Before the March left its initial meeting point near Montparnasse, Guillaume Bernard, a faculty member of the Catholic University of the Vendée (ICES) gave a stirring speech encouraging those present to reflect seriously on the issues at hand.
He said:
I would like to draw your attention to the fact that all so-called societal issues, which are in fact moral issues, are interrelated. Abortion is the matrix of all developments in morals and bioethics. If the unborn child is not untouchable, then everything can be permissible, and moreover everything or almost everything is now permissible, including the unspeakable, in particular experimentation on embryos and the manufacture of children à la carte by means of eugenics that refuse to come out in the open. We must be coherent. There is no point in denouncing the commodification of the child in the context of surrogate motherhood or medically assisted procreation (regardless of the persons or couples requesting it) if the commodification of the human being through abortion is not fought.

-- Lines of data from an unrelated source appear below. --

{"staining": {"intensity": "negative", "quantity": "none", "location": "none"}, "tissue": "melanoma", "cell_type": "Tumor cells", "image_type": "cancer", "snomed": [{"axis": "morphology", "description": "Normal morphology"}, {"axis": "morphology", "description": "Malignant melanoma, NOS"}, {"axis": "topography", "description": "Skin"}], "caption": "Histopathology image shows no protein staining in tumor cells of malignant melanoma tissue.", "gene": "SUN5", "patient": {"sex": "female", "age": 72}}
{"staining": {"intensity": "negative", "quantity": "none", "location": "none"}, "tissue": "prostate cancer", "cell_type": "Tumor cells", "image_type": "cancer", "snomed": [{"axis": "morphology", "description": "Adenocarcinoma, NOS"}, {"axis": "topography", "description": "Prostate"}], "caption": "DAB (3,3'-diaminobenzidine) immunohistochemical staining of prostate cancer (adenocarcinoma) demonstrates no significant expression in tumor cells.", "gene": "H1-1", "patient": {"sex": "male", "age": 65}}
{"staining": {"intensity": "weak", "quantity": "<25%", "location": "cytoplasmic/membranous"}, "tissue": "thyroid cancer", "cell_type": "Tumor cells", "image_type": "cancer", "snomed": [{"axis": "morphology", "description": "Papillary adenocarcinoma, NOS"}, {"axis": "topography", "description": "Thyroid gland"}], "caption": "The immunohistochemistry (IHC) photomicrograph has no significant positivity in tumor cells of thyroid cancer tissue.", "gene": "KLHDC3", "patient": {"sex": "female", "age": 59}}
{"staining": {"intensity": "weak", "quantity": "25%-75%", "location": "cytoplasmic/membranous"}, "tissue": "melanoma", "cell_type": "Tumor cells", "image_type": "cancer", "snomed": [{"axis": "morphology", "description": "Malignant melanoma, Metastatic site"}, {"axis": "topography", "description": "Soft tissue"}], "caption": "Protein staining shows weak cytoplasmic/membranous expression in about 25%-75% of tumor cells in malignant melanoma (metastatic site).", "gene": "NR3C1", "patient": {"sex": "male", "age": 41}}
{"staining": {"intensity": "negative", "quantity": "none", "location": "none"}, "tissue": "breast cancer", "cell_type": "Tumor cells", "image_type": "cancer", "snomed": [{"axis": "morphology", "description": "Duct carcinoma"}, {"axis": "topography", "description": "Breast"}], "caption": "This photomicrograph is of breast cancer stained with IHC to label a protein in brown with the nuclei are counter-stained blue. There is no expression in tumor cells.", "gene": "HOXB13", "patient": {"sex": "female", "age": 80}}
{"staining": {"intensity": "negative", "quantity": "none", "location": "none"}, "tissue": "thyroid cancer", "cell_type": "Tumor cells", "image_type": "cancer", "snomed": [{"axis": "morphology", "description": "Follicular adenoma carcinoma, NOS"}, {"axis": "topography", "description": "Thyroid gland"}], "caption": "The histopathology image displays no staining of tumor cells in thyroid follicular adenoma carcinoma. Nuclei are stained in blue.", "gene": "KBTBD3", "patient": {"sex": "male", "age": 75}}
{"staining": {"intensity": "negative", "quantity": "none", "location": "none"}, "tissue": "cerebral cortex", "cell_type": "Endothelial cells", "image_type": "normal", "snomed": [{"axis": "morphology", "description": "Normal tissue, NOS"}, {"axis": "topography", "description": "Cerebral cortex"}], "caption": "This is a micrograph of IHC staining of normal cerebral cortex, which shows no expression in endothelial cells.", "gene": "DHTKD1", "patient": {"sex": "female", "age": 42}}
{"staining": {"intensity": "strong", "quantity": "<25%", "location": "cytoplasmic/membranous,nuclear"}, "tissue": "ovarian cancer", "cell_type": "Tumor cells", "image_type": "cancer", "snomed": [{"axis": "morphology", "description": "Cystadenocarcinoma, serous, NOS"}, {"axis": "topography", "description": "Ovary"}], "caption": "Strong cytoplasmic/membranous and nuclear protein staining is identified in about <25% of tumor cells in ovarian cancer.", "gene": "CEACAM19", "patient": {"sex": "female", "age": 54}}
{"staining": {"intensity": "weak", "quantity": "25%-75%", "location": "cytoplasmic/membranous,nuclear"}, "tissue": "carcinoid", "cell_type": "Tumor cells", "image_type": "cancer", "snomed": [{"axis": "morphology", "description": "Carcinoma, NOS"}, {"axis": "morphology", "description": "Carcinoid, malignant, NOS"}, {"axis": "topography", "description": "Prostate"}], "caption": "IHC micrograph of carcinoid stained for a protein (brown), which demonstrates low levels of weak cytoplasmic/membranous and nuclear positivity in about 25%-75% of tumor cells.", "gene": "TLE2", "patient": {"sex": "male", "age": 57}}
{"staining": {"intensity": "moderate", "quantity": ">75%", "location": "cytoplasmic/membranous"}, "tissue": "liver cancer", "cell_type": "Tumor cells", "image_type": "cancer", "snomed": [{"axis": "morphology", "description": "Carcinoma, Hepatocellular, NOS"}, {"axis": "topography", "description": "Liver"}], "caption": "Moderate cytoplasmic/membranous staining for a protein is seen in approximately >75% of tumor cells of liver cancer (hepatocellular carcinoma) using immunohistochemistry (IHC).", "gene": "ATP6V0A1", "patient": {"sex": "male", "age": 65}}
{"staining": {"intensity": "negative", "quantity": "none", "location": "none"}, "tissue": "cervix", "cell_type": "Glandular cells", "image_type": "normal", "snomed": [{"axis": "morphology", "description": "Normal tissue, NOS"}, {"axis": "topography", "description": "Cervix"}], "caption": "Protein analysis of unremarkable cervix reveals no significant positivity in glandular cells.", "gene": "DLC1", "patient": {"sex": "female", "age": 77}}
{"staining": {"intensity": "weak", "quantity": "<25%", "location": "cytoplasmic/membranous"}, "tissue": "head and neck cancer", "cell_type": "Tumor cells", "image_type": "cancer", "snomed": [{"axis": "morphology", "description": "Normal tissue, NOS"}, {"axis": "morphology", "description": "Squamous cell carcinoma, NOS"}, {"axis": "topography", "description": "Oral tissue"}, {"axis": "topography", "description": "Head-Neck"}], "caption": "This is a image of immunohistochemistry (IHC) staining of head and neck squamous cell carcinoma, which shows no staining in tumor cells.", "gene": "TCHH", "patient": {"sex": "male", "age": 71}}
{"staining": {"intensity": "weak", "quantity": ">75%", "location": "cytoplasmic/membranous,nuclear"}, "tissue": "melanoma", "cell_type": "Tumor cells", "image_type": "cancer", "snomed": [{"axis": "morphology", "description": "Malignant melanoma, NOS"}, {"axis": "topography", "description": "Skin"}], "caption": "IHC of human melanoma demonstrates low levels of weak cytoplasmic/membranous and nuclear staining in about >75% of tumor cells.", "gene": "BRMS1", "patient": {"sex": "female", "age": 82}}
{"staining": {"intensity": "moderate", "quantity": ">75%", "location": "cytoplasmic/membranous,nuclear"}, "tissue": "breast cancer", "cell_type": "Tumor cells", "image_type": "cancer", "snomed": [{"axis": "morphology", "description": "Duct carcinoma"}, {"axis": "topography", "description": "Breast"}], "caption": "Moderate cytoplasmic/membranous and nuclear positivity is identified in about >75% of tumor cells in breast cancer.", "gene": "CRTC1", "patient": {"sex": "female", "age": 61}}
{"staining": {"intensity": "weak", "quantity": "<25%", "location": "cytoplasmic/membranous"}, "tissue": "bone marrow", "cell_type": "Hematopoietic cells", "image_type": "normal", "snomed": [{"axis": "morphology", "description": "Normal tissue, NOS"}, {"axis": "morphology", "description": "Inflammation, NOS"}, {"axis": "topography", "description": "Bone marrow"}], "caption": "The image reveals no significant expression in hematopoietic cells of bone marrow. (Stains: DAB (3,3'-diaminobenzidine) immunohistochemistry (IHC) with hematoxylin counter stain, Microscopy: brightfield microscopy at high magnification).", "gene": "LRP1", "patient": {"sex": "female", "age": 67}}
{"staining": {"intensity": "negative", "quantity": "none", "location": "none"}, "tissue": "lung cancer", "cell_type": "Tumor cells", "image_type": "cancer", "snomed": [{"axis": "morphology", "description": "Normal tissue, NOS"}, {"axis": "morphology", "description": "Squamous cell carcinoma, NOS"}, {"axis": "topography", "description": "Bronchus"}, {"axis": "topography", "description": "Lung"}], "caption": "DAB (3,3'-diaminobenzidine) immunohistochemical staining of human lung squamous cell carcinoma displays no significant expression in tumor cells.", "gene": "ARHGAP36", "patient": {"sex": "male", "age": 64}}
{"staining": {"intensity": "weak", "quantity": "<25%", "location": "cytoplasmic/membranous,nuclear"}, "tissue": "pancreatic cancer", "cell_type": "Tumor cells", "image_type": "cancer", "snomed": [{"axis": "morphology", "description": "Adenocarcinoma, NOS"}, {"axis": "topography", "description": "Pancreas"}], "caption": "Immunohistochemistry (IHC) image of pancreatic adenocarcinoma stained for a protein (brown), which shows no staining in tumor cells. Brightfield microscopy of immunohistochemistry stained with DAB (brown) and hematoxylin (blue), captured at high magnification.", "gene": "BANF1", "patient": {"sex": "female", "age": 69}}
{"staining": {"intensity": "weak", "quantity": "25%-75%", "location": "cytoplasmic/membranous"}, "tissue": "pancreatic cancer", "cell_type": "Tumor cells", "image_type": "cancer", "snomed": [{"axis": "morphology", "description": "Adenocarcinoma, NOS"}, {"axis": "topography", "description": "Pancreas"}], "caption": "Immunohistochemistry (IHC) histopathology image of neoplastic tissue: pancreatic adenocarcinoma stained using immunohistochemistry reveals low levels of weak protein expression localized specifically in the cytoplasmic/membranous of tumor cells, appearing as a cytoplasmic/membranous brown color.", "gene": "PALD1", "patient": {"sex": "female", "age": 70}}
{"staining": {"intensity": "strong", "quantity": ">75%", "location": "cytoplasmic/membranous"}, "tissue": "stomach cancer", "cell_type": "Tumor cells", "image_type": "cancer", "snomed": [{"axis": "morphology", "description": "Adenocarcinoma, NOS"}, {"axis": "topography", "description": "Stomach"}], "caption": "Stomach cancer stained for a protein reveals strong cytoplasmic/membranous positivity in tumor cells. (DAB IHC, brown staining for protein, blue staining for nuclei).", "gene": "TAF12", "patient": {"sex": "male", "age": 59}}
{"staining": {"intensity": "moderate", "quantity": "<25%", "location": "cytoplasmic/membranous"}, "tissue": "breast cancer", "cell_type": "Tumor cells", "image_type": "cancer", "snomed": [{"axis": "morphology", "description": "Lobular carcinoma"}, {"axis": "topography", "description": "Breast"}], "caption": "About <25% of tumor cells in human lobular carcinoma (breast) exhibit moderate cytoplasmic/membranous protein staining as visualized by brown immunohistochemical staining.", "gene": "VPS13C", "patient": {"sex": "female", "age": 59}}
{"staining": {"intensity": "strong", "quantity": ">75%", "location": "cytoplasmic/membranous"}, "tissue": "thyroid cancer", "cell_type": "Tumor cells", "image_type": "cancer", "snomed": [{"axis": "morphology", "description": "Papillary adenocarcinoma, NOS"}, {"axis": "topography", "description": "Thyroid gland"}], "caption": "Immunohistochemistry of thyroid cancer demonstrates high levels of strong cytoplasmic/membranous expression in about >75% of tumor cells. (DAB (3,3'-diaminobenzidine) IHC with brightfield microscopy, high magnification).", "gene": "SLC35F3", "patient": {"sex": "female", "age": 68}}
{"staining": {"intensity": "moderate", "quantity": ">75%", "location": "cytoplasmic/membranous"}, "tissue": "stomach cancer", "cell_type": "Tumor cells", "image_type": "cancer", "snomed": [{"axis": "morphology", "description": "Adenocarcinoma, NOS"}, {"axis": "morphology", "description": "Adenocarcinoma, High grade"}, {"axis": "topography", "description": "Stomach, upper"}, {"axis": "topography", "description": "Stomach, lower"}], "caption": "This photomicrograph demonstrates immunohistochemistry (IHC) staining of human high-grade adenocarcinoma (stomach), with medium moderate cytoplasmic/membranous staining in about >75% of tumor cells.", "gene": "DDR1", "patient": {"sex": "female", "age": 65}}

Later in his speech, he added:
Abortion for almost 50 years, and perhaps euthanasia tomorrow, are not and will not be an addition of individual and scattered acts. They are and will be an acknowledged public policy. The public authorities do not simply turn a blind eye to the practice; no, they authorize, organize, guarantee and finance it. They do not favor the freedom of each individual; no, they violate the conscience of all.
He concluded:
We are here to awaken consciences in a society that is committing demographic and moral suicide. We are here to testify that the dignity of man exceeds his physical strength and his material assets. We are here to testify that, even if life is made up of unceasing efforts, of handicaps to be overcome, of physical and psychological sufferings to be mastered, to be is better, is always better than not to be.
Evil is nothing but that which destroys good; it builds nothing, it is nothing, it is worth nothing. The forces of life are and will always be stronger than the spirit that denies and destroys. We will not let it act with impunity. At least the lie will not work through us. Intellectual terrorism will crumble under our dissent. And life will ultimately triumph.
We are here to express joy: faith in life, hope in life, charity in life.